A frustrating aspect of political debate in Britain, even among the most cosmopolitan Remainers, is its insularity. Boris Johnson is portrayed by friends and foes as a uniquely British phenomenon because the British supposedly “love a rogue”, though crushing Tory defeats in safe seats in by-elections show that the opposite is true. In reality, Johnson’s personality and politics almost exactly mirror those of Silvio Berlusconi, who dominated Italian politics from 1994 to 2011.
Johnson was denounced as a compulsive liar, but so too were Berlusconi and President Donald Trump in the US. Lies are not just an unsavoury failing of modern-day populist nationalist politicians (“pluto-populist” is another useful descriptive phrase for them). Sustained mendacity is essential glue for this type of leader because they must stick together with false promises a coalition of supporters with contradictory interests. To achieve the same end, they need all their demagogic skills to whip up fears, exaggerate threats and claim non-existent achievements. Berlusconi and Johnson, for instance, both boasted of giant bridges they would build respectively between Sicily and the mainland and Scotland and Northern Ireland. The phantom bridges were never constructed in Italy or Britain, though even then they cost money.

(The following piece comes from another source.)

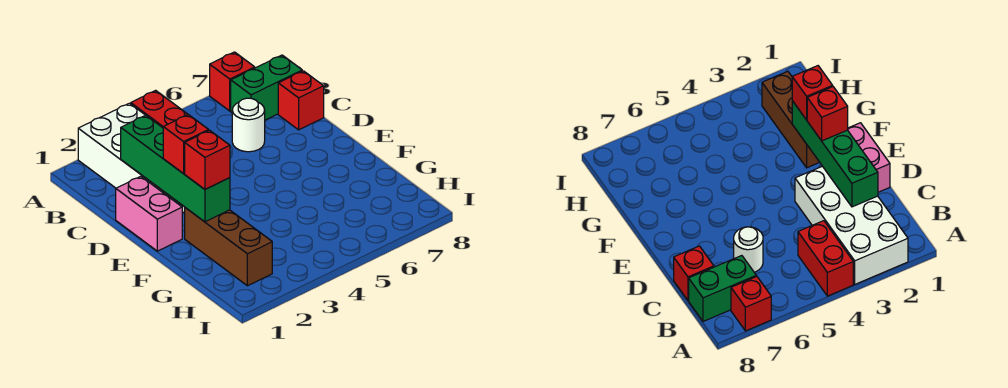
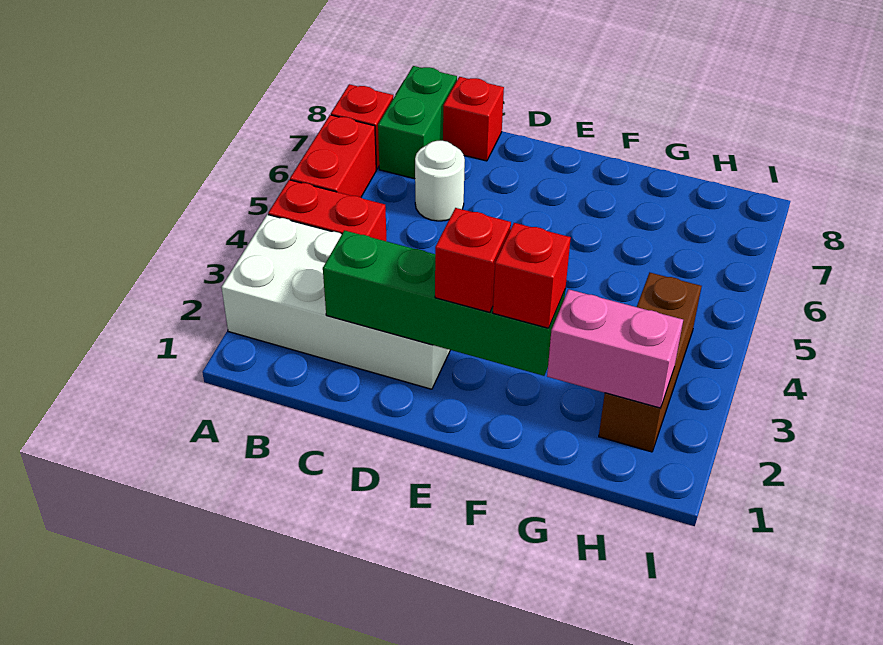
none -> red 1x2 brick [290,115,376,197]
pink 1x2 brick [116,176,182,251] -> pink 1x2 brick moved to [547,289,683,408]
brown 1x3 brick [185,208,272,286] -> brown 1x3 brick turned to [599,273,702,452]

A strong ray of hope in the present political gloom is often underestimated because it is so simple: Truss may be a second rate careerist, but she is not Boris Johnson. She will be unable to emulate his contempt for legality and parliament along with his tolerance of corruption. It is difficult to believe that she will have the strength to repeat his power grabs, like Jonson’s illegal prorogation of parliament in 2019, even if she wanted to.

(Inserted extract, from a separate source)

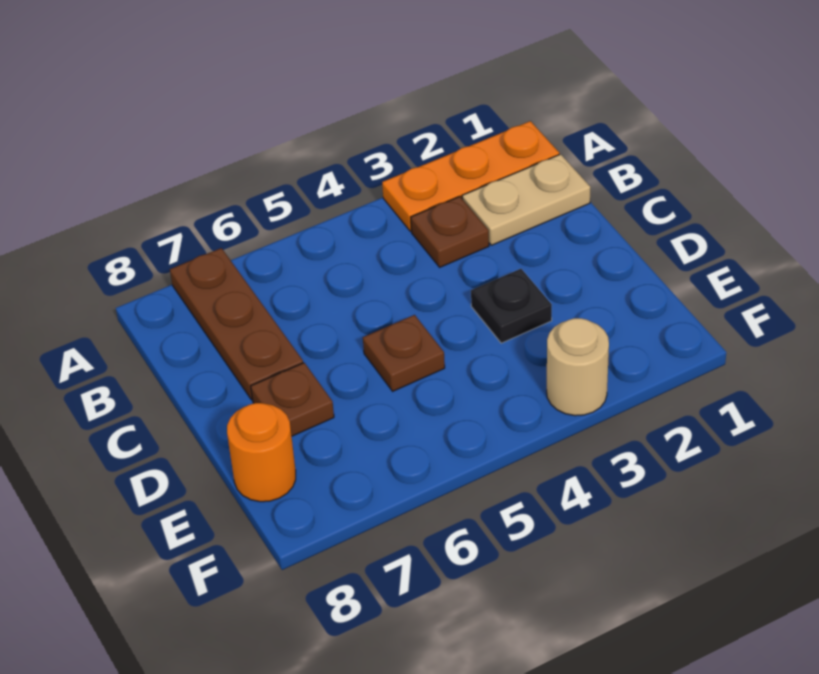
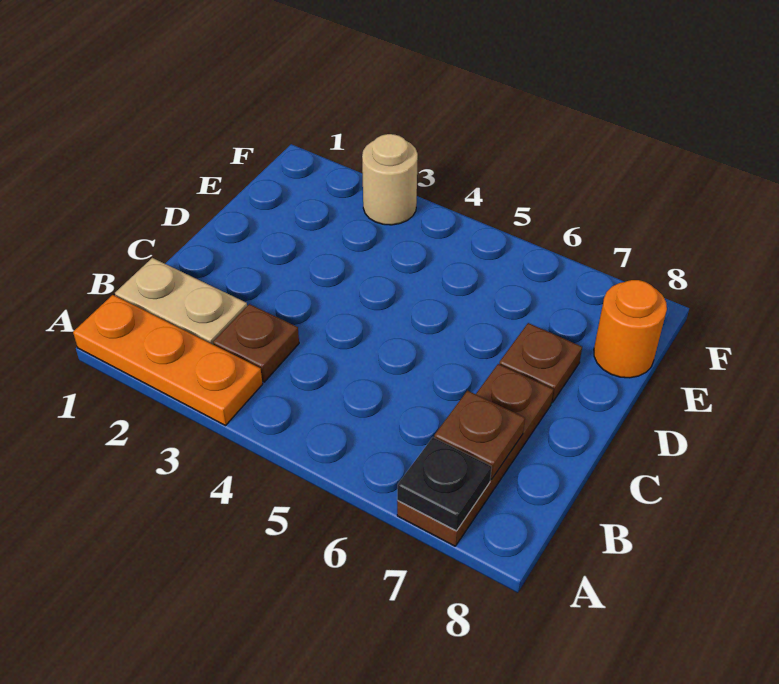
black 1x1 plate [471,269,552,343] -> black 1x1 plate moved to [397,437,492,531]
brown 1x1 plate [363,315,445,391] -> brown 1x1 plate moved to [434,391,525,479]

Johnson retained the support of newspaper magnates and Tory donors until late in the day, but it was not enough to save him. The fact that he failed to cling to power despite such powerful support differentiates him from Narendra Modi in India, Viktor Orbán in Hungary and Recep Tayyip Erdogan in Turkey. Truss may be a right-wing Tory, but the defeat of Johnson shows that the authoritarian populist formula does not always work.

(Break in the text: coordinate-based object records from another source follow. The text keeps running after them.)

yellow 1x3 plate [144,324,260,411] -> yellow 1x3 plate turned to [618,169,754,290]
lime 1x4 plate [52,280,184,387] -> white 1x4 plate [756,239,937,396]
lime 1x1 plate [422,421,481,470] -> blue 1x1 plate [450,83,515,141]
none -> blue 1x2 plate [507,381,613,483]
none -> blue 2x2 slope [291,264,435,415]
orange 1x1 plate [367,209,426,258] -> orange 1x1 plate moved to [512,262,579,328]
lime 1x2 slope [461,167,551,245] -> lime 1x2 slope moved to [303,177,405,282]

Not that the threat of it has entirely disappeared. The Tory party has transformed itself into an English nationalist party. It will try to retain the coalition of Leavers that won it the election in 2019. Friction with the EU and France are too engrained and politically useful to be abandoned. Prickly relations with all other parts of the British Isles – Scotland, Wales, Northern Ireland and the Irish Republic – have become the norm.
The problem is that Brexit has swung the balance of power against the UK in its relations with other states, but this cannot be publicly admitted without putting the feasibility of the whole Brexit project in doubt. But theatrical bellicosity towards foreigners makes negotiating with the EU over the Irish Protocol, or with France over asylum seekers crossing the Channel, very difficult. Truss will presumably continue to resort to headline-grabbing non-policies, like deporting migrants to Rwanda.
Britain will continue to have weak and divided governments that devote much of their political energy to not falling apart. This was true of May and Johnson and will probably be true of Truss. Such faltering, self-absorbed governments can prove dangerous because they may convince themselves that greater engagement in a foreign conflict like Ukraine will give a much needed boost to their patriotic credentials.
But the swift turnover of British prime ministers inevitably erodes their authority and turns them into a national joke. I was walking over the weekend past a market stall selling dubious-looking fruit for one pound a punnet. “Going as fast as British prime ministers,” shouted the stall holder encouragingly about his bruised apples and pears, but he was not getting many takers.